[Dataset entries]
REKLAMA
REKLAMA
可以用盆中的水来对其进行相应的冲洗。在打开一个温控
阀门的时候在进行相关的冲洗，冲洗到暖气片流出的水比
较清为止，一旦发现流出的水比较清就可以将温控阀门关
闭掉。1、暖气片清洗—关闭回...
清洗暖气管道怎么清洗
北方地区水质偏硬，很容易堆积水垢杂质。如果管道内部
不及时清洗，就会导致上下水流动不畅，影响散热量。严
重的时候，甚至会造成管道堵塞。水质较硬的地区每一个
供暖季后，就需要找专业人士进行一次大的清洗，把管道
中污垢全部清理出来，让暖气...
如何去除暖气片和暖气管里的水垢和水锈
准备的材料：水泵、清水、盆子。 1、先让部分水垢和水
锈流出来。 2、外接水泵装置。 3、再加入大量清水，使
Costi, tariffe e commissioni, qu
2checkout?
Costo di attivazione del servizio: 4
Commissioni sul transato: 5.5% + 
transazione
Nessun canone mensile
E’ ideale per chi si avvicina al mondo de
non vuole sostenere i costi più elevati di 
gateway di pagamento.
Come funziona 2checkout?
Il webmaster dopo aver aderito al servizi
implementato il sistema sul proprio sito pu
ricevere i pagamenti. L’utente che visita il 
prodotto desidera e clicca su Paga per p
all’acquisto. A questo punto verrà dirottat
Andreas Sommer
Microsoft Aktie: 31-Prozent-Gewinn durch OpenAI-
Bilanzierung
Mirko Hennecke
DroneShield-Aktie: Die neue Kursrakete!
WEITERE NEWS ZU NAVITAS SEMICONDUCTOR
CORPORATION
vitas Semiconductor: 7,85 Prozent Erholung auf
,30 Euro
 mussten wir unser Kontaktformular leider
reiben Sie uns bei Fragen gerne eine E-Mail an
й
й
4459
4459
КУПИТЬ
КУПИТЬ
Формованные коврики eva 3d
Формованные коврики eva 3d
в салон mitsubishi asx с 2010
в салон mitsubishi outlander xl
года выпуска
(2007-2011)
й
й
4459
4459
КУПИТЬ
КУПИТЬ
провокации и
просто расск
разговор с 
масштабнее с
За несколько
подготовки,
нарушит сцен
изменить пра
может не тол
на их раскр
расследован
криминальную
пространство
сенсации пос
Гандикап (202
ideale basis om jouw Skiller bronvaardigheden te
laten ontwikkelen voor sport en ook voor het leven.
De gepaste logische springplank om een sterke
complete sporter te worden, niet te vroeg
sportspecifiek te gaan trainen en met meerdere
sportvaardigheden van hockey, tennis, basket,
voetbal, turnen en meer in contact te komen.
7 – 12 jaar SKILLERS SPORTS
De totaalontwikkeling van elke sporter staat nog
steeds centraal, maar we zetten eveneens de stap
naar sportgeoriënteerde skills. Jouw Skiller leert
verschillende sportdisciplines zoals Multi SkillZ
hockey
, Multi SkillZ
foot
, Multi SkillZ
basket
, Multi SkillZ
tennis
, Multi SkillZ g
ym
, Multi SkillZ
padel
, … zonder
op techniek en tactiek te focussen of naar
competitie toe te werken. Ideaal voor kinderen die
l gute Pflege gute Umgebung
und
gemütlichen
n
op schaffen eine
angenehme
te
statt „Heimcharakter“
---
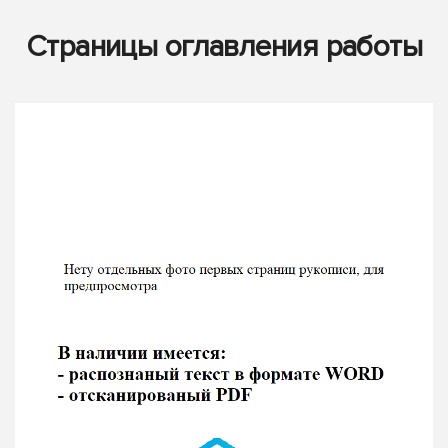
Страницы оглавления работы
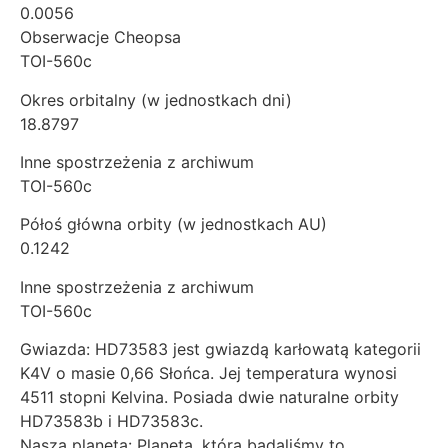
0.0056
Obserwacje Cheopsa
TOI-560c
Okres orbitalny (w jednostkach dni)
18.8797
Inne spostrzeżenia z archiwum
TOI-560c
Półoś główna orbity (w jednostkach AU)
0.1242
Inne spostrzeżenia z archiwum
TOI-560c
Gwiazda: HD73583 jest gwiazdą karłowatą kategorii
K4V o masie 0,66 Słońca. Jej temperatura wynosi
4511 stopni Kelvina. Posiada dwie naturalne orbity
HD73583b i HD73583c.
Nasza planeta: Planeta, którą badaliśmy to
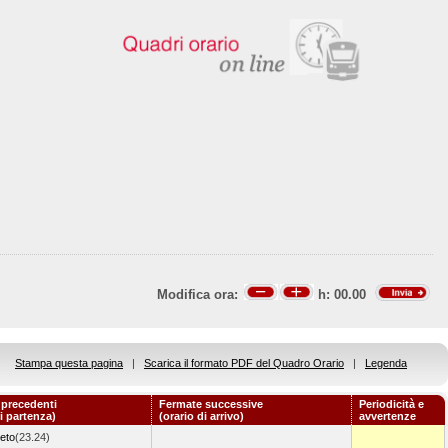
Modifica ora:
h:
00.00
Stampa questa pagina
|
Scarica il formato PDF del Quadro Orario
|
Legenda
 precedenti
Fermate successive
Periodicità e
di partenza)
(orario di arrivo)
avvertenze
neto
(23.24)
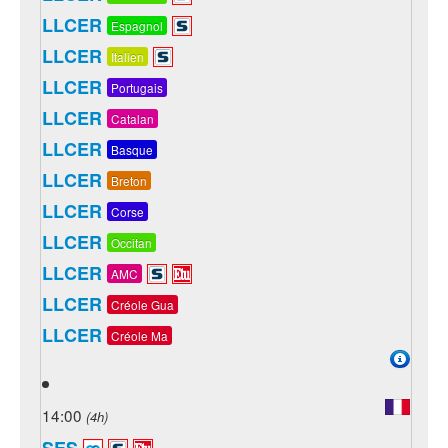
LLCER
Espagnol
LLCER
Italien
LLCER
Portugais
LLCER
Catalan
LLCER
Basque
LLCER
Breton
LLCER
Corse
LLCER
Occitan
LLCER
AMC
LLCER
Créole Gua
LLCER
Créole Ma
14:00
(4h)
* * *
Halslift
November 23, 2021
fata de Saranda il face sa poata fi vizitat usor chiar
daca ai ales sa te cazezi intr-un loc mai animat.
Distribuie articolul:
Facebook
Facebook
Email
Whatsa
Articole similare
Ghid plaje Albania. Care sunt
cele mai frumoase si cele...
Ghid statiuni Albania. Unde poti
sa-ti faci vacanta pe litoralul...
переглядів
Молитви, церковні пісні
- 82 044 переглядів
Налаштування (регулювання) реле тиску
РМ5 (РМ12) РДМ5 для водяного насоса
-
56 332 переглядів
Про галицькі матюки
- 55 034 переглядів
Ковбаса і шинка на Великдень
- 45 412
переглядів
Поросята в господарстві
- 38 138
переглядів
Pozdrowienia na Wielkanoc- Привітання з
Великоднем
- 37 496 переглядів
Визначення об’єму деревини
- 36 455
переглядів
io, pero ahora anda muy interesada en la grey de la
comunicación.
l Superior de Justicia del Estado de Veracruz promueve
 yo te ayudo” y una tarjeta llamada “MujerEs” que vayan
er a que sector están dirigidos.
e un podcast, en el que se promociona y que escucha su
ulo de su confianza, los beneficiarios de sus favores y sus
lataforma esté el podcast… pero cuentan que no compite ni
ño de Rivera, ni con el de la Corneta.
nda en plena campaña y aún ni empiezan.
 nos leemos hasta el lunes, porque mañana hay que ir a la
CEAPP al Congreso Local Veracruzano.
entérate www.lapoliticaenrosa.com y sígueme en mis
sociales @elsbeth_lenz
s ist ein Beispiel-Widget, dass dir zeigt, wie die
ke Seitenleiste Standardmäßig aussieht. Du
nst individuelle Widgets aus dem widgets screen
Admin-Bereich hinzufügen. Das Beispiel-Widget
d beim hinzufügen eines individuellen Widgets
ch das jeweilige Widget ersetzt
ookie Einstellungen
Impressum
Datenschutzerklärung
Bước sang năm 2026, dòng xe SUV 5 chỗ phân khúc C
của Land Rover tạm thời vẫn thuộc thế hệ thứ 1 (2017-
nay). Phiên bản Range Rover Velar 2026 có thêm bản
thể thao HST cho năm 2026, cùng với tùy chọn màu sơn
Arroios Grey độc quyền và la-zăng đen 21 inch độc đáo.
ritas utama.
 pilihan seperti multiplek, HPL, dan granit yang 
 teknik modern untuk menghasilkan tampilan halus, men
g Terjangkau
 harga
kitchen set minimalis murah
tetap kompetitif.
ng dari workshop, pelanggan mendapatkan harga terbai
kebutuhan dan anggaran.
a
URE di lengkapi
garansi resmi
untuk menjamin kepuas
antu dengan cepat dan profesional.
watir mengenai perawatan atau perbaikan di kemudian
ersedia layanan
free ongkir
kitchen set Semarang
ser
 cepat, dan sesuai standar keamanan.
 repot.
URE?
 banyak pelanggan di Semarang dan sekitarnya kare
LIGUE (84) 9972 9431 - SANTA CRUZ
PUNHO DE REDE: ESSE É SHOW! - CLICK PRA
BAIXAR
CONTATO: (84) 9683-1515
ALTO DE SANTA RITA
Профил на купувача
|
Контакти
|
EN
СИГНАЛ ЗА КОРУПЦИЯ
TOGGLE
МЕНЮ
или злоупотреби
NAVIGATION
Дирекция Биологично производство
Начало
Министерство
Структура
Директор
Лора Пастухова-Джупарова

> [Task brief]:
Pick out the lines above containing the word "untuk", then copy them.

> [Exercise output]:
 teknik modern untuk menghasilkan tampilan halus, men
untuk menjamin kepuas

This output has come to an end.